Maggie Brennan's name had the nagging familiarity of something I had heard, forgotten, and now wished I hadn't. It would come to me, probably in the middle of the night, waking me up, only to be forgotten again by morning.
"Simon told me that two people who've participated in the project have died."
"Tom Delaney shot himself and Regina Blair fell off the top ledge of a three-story parking deck that was under construction. Both had responded to an ad we placed for volunteers."
"What did they have to do?"
"Talk to us about their dreams. Fill out questionnaires. Spend a few nights sleeping in our lab wearing an electroencephalograph skullcap so we can monitor their brain activity while they're dreaming. Learn lucid dreaming techniques and participate in some additional lab studies, brain scans, and group discussions to measure how they respond."
"Doesn't sound too dangerous."
"It isn't, but this is America and when bad things happen, people hire lawyers. The Delaney and Blair families hired Jason Bolt. You ever hear of him?"
"I have. He carries some weight."
"A lot of weight. He calls himself Lightning Bolt."
I laughed. "Nobody does that! He hits that hard?"
"Worse.
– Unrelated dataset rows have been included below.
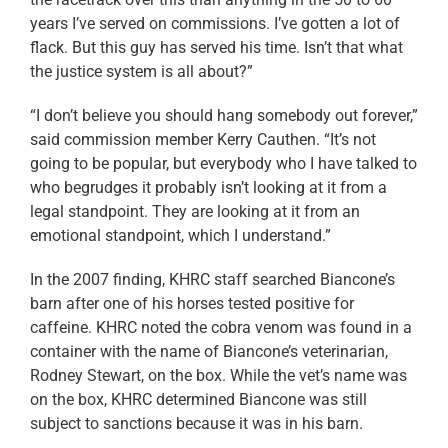
years I’ve served on commissions. I’ve gotten a lot of
flack. But this guy has served his time. Isn’t that what
the justice system is all about?”
“I don’t believe you should hang somebody out forever,”
said commission member Kerry Cauthen. “It’s not
going to be popular, but everybody who I have talked to
who begrudges it probably isn’t looking at it from a
legal standpoint. They are looking at it from an
emotional standpoint, which I understand.”
In the 2007 finding, KHRC staff searched Biancone’s
barn after one of his horses tested positive for
caffeine. KHRC noted the cobra venom was found in a
container with the name of Biancone’s veterinarian,
Rodney Stewart, on the box. While the vet’s name was
on the box, KHRC determined Biancone was still
subject to sanctions because it was in his barn.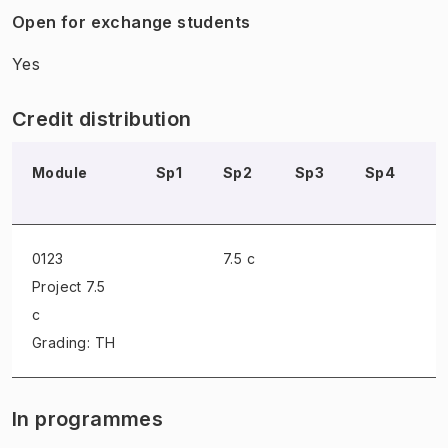
Open for exchange students
Yes
Credit distribution
Module
Sp1
Sp2
Sp3
Sp4
S
0123
7.5 c
Project
7.5
c
Grading: TH
In programmes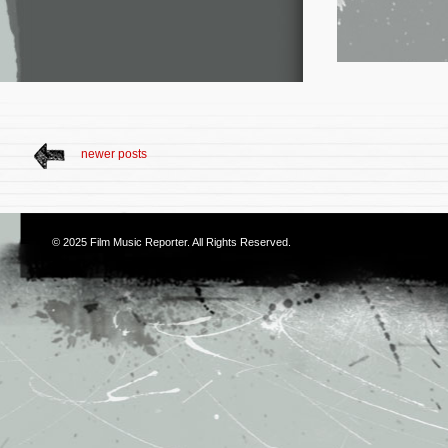
newer posts
© 2025
Film Music Reporter
. All Rights Reserved.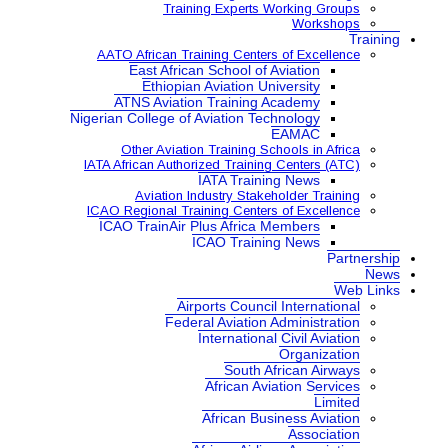
Training Expe
AATO African Training Ce
East African School
Ethiopian Aviatio
ATNS Aviation Train
Nigerian College of Aviatio
Other Aviation Traini
IATA African Authorized Tra
IATA Tr
Aviation Industry S
ICAO Regional Training Ce
ICAO TrainAir Plus Afr
ICAO Tr
Airports Co
Federal Aviat
Internat
Sou
Africa
African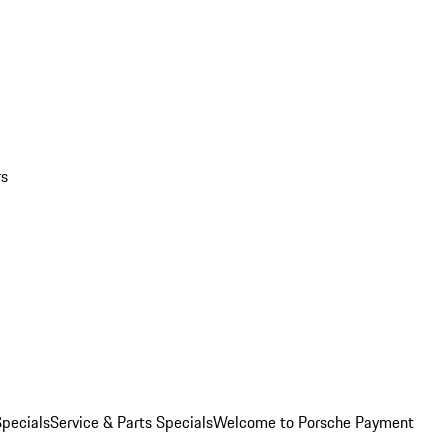
rs
pecials
Service & Parts Specials
Welcome to Porsche Payment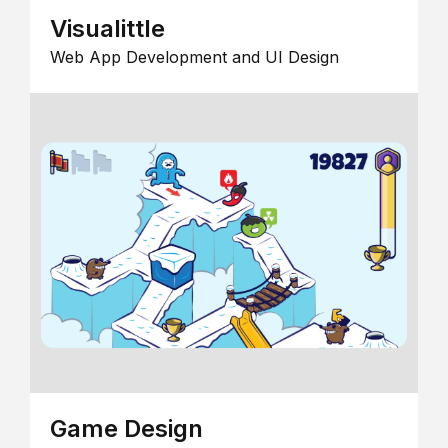
Visualittle
Web App Development and UI Design
Game Design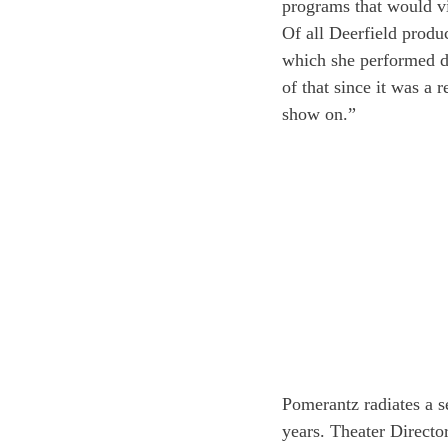
programs that would vi
Of all Deerfield produc
which she performed du
of that since it was a r
show on.”
Pomerantz radiates a s
years. Theater Directo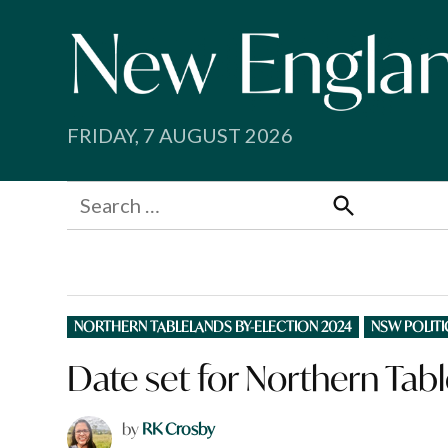
Skip
to
content
FRIDAY, 7 AUGUST 2026
Search
for:
Search
POSTED
NORTHERN TABLELANDS BY-ELECTION 2024
NSW POLITI
IN
Date set for Northern Tabl
by
RK Crosby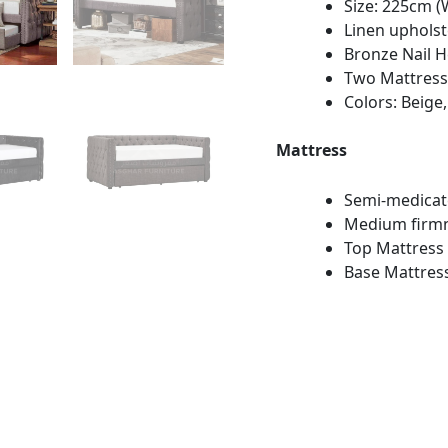
Size: 225cm (
Linen upholst
Bronze Nail 
Two Mattress
Colors: Beige,
Mattress
Semi-medica
Medium firm
Top Mattress 
Base Mattress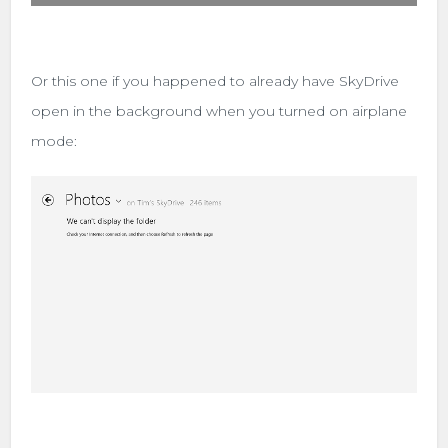
Or this one if you happened to already have SkyDrive
open in the background when you turned on airplane
mode: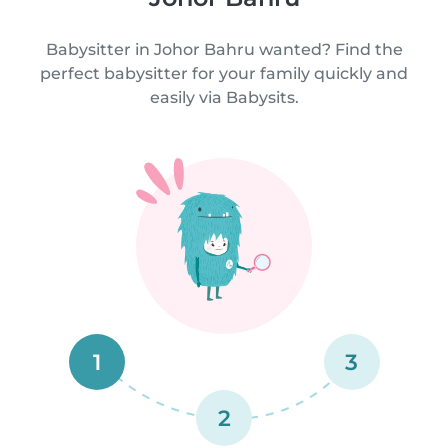
Babysitter in Johor Bahru wanted? Find the
perfect babysitter for your family quickly and
easily via Babysits.
1
3
2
Lightning never strikes twice. Bolt does. He tagged me for eight figures a few years ago in a shareholder lawsuit. He called to tell me that he's going to sue me, the institute, Anthony Corliss, Maggie Brennan, and their two research assistants."
"What makes him think Delaney's and Blair's deaths have anything to do with the institute?"
"Volunteers are videotaped describing their dreams. Some of them are pretty graphic nightmares. Those are the ones our researchers are particularly interested in studying. Delaney's and Blair's dreams came true."
"How so?"
"Both of them died the way they dreamed they would. Bolt claims he has an expert witness who will testify that lucid dreaming breaks down inhibitions against dangerous behavior and causes people like Delaney and Blair to act out their nightmares."
"I assume the police investigated both deaths. What did they come up with?"
"Delaney was a suicide and Blair was an accident."
"Did the police know about the videotapes?"
"Not the first time around but Bolt stirred things up so they took another look. A detective named Paul McNair asked to see the tapes and we made them available."
I'd worked with McNair on a joint task force a few years ago. He was a clock watcher, putting in his time until retirement. Not someone who'd be anxious to turn an easy case into a tough one.
"What was McNair's take?"
"That Delaney killed himself and that Blair got too close to the edge and fell."